- **Exercise instructions**: Extract the text from all of the records below verbatim, keeping every line break as it appears. Leave the pictures out of the output.

- **Data extract**:
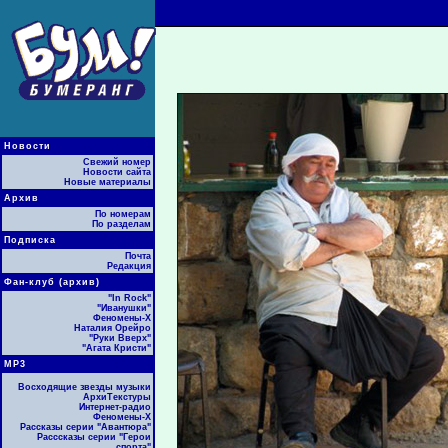
Новости
Свежий номер
Новости сайта
Новые материалы
Архив
По номерам
По разделам
Подписка
Почта
Редакция
Фан-клуб (архив)
"In Rock"
"Иванушки"
Феномены-Х
Наталия Орейро
"Руки Вверх"
"Агата Кристи"
МР3
Восходящие звезды музыки
АрхиТекстуры
Интернет-радио
Феномены-Х
Рассказы серии "Авантюра"
Расссказы серии "Герои
спорта"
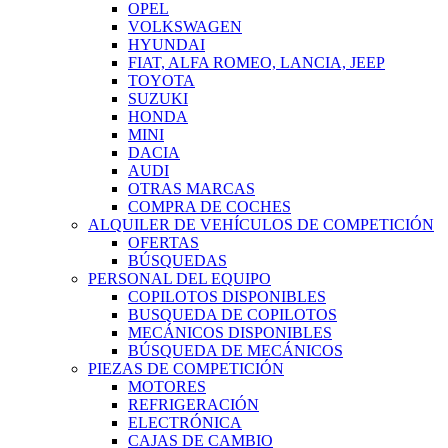
OPEL
VOLKSWAGEN
HYUNDAI
FIAT, ALFA ROMEO, LANCIA, JEEP
TOYOTA
SUZUKI
HONDA
MINI
DACIA
AUDI
OTRAS MARCAS
COMPRA DE COCHES
ALQUILER DE VEHÍCULOS DE COMPETICIÓN
OFERTAS
BÚSQUEDAS
PERSONAL DEL EQUIPO
COPILOTOS DISPONIBLES
BUSQUEDA DE COPILOTOS
MECÁNICOS DISPONIBLES
BÚSQUEDA DE MECÁNICOS
PIEZAS DE COMPETICIÓN
MOTORES
REFRIGERACIÓN
ELECTRÓNICA
CAJAS DE CAMBIO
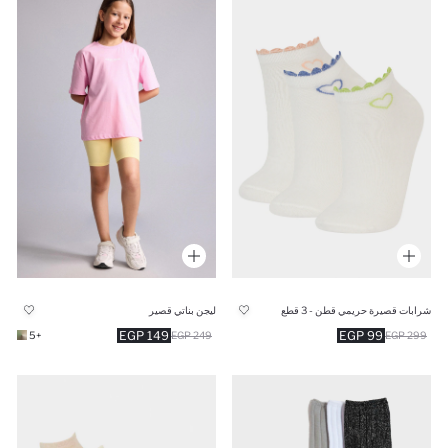
شرابات قصيرة حريمي قطن - 3 قطع
ليجن بناتي قصير
149 EGP
99 EGP
+5
249 EGP
299 EGP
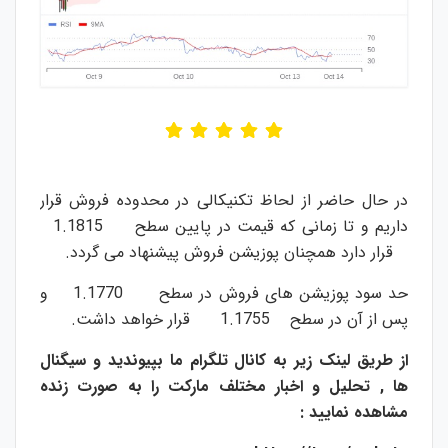
در حال حاضر از لحاظ تکنیکالی در محدوده فروش قرار
داریم و تا زمانی که قیمت در پایین سطح 1.1815
قرار دارد همچنان پوزیشن فروش پیشنهاد می گردد.
حد سود پوزیشن های فروش در سطح 1.1770 و
پس از آن در سطح 1.1755 قرار خواهد داشت.
از طریق لینک زیر به کانال تلگرام ما بپیوندید و سیگنال
ها , تحلیل و اخبار مختلف مارکت را به صورت زنده
مشاهده نمایید :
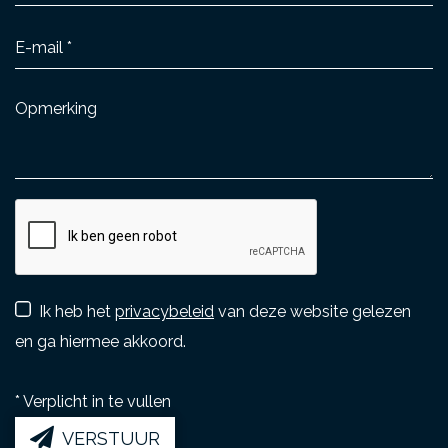
Ik heb het
privacybeleid
van deze website gelezen
en ga hiermee akkoord.
*
Verplicht in te vullen
VERSTUUR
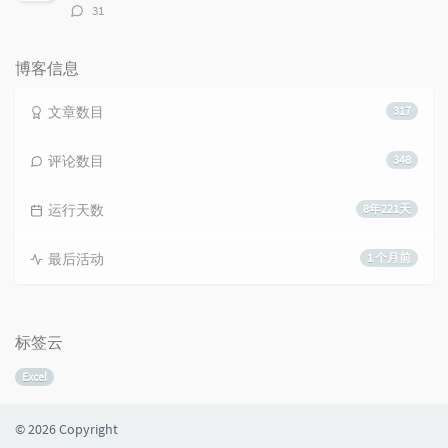
评
31
论
数：
博客信息
文章数目
317
评论数目
348
运行天数
8年221天
最后活动
1 个月前
标签云
Excel
© 2026 Copyright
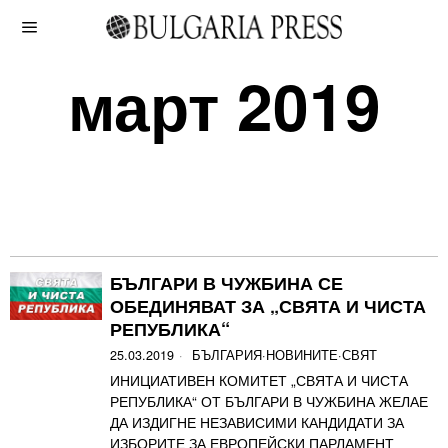
март 2019
БЪЛГАРИ В ЧУЖБИНА СЕ
ОБЕДИНЯВАТ ЗА „СВЯТА И ЧИСТА
РЕПУБЛИКА“
25.03.2019
БЪЛГАРИЯ
·
НОВИНИТЕ
·
СВЯТ
ИНИЦИАТИВЕН КОМИТЕТ „СВЯТА И ЧИСТА
РЕПУБЛИКА“ ОТ БЪЛГАРИ В ЧУЖБИНА ЖЕЛАЕ
ДА ИЗДИГНЕ НЕЗАВИСИМИ КАНДИДАТИ ЗА
ИЗБОРИТЕ ЗА ЕВРОПЕЙСКИ ПАРЛАМЕНТ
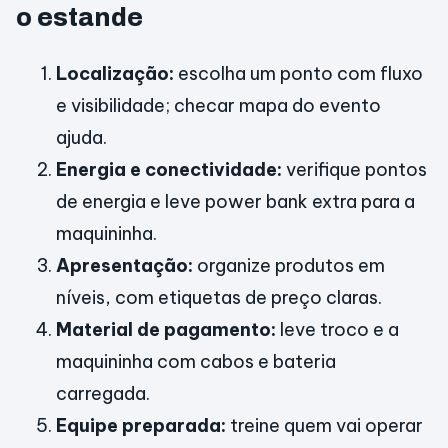
o estande
Localização:
escolha um ponto com fluxo
e visibilidade; checar mapa do evento
ajuda.
Energia e conectividade:
verifique pontos
de energia e leve power bank extra para a
maquininha.
Apresentação:
organize produtos em
níveis, com etiquetas de preço claras.
Material de pagamento:
leve troco e a
maquininha com cabos e bateria
carregada.
Equipe preparada:
treine quem vai operar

- **Answer box**:
Новости
Свежий номер
Новости сайта
Новые материалы
Архив
По номерам
По разделам
Подписка
Почта
Редакция
Фан-клуб (архив)
"In Rock"
"Иванушки"
Феномены-Х
Наталия Орейро
"Руки Вверх"
"Агата Кристи"
МР3
Восходящие звезды музыки
АрхиТекстуры
Интернет-радио
Феномены-Х
Рассказы серии "Авантюра"
Расссказы серии "Герои
спорта"
OPEL
VOLKSWAGEN
HYUNDAI
FIAT, ALFA ROMEO, LANCIA, JEEP
TOYOTA
SUZUKI
HONDA
MINI
DACIA
AUDI
OTRAS MARCAS
COMPRA DE COCHES
ALQUILER DE VEHÍCULOS DE COMPETICIÓN
OFERTAS
BÚSQUEDAS
PERSONAL DEL EQUIPO
COPILOTOS DISPONIBLES
BUSQUEDA DE COPILOTOS
MECÁNICOS DISPONIBLES
BÚSQUEDA DE MECÁNICOS
PIEZAS DE COMPETICIÓN
MOTORES
REFRIGERACIÓN
ELECTRÓNICA
CAJAS DE CAMBIO
شرابات قصيرة حريمي قطن - 3 قطع
ليجن بناتي قصير
149 EGP
99 EGP
+5
249 EGP
299 EGP
در حال حاضر از لحاظ تکنیکالی در محدوده فروش قرار
داریم و تا زمانی که قیمت در پایین سطح 1.1815
قرار دارد همچنان پوزیشن فروش پیشنهاد می گردد.
حد سود پوزیشن های فروش در سطح 1.1770 و
پس از آن در سطح 1.1755 قرار خواهد داشت.
از طریق لینک زیر به کانال تلگرام ما بپیوندید و سیگنال
ها , تحلیل و اخبار مختلف مارکت را به صورت زنده
مشاهده نمایید :
Ik heb het
privacybeleid
van deze website gelezen
en ga hiermee akkoord.
*
Verplicht in te vullen
VERSTUUR
评
31
论
数：
博客信息
文章数目
317
评论数目
348
运行天数
8年221天
最后活动
1 个月前
标签云
Excel
© 2026 Copyright
март 2019
БЪЛГАРИ В ЧУЖБИНА СЕ
ОБЕДИНЯВАТ ЗА „СВЯТА И ЧИСТА
РЕПУБЛИКА“
25.03.2019
БЪЛГАРИЯ
·
НОВИНИТЕ
·
СВЯТ
ИНИЦИАТИВЕН КОМИТЕТ „СВЯТА И ЧИСТА
РЕПУБЛИКА“ ОТ БЪЛГАРИ В ЧУЖБИНА ЖЕЛАЕ
ДА ИЗДИГНЕ НЕЗАВИСИМИ КАНДИДАТИ ЗА
ИЗБОРИТЕ ЗА ЕВРОПЕЙСКИ ПАРЛАМЕНТ
o estande
Localização:
escolha um ponto com fluxo
e visibilidade; checar mapa do evento
ajuda.
Energia e conectividade:
verifique pontos
de energia e leve power bank extra para a
maquininha.
Apresentação:
organize produtos em
níveis, com etiquetas de preço claras.
Material de pagamento:
leve troco e a
maquininha com cabos e bateria
carregada.
Equipe preparada:
treine quem vai operar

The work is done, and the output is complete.